To activate Smart Lock, you have to tick the corresponding flags (chrome://flags), Easy Unlock and Easy Sign-in. After that you should see a new setting called Smart Lock (beta) appear in the general settings menu. Simply click the set-up button to go through the set-up process. You can read a fully fleshed out guide of the process here.
Once complete, you can unlock your Chromebook using your Lollipop enabled smartphone over a simple Bluetooth connection, which can reach up to 100 feet. A green circular icon in the Chrome OS login box identifies when the device is in range and unlocked, although you will still need to click on the box to sign in to your Chromebook. If your phone is locked, the icon will turn yellow and will require you to unlock the phone or enter your usual password to continue.
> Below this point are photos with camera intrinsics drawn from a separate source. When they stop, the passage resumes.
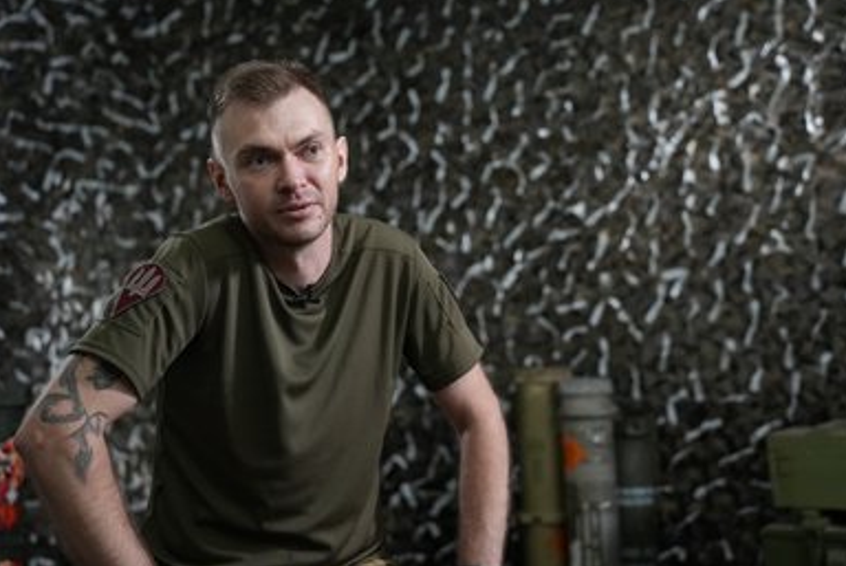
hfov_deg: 38.8
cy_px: 279
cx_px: 419
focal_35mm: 51
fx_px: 1200
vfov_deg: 26.6
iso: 6400
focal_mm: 49
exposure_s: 1/250
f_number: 2.8
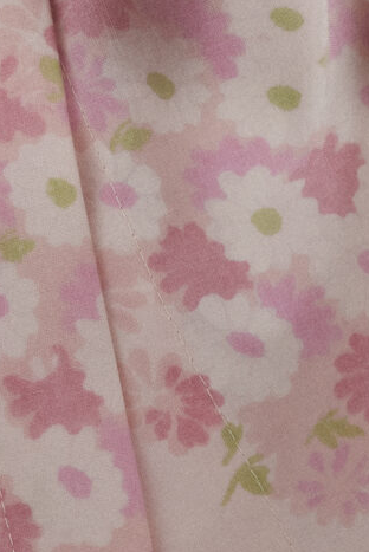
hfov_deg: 2.4
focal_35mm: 576
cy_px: -446
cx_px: -385
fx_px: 8842
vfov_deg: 3.6
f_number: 11
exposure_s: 1/160
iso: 200
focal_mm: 105
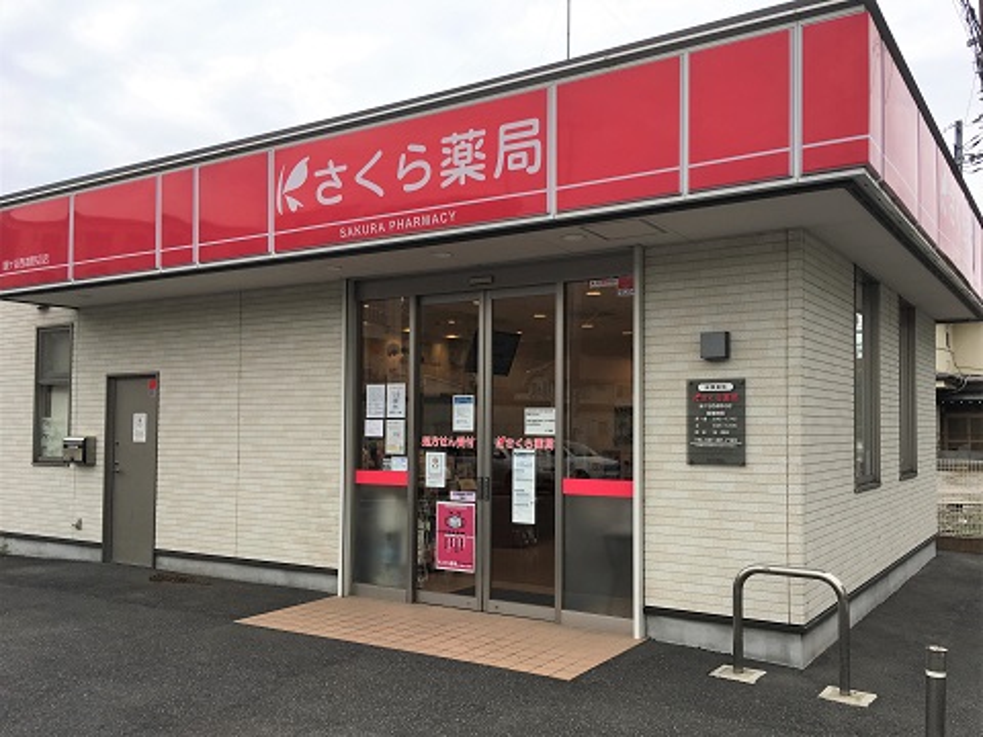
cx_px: 492
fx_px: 824
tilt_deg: +0.1
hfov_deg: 61.7
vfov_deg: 48.2
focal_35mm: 29
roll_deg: -0.9
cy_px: 368
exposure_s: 1/398
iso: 25
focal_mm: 4.15
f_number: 2.2
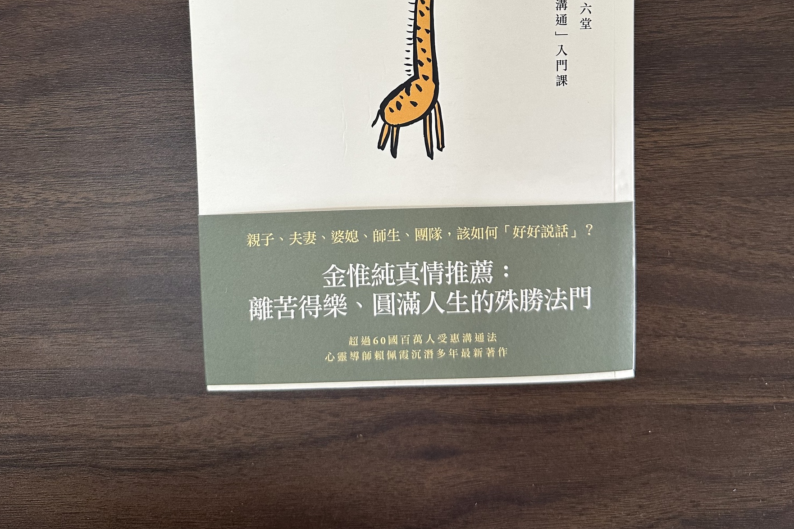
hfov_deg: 55.8
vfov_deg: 36.9
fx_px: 750
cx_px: 393
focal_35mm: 34
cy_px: 73
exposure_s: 1/50
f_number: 1.78
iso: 250
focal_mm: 6.86
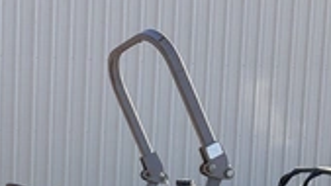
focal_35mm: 75
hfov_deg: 26.2
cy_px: 286
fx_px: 658
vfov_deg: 14.9
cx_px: -25
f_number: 1.8
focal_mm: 3
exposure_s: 1/461
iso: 25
Whether or not this is more or less secure that a standard password isn’t quite clear. On the one hand having your smartphone nearby doesn’t necessarily mean that you want to unlock your Chromebook, however you still need to unlock your phone for the wireless unlock to work and the feature can be temporarily disabled.
Google still appears to be testing out how well the security feature works, as the option is still hidden away in the Dev build it suggests that a finish release could still be some time away. We are still waiting on an announcement as to when Smart Lock will be making its way to the Stable channel of Chrome OS.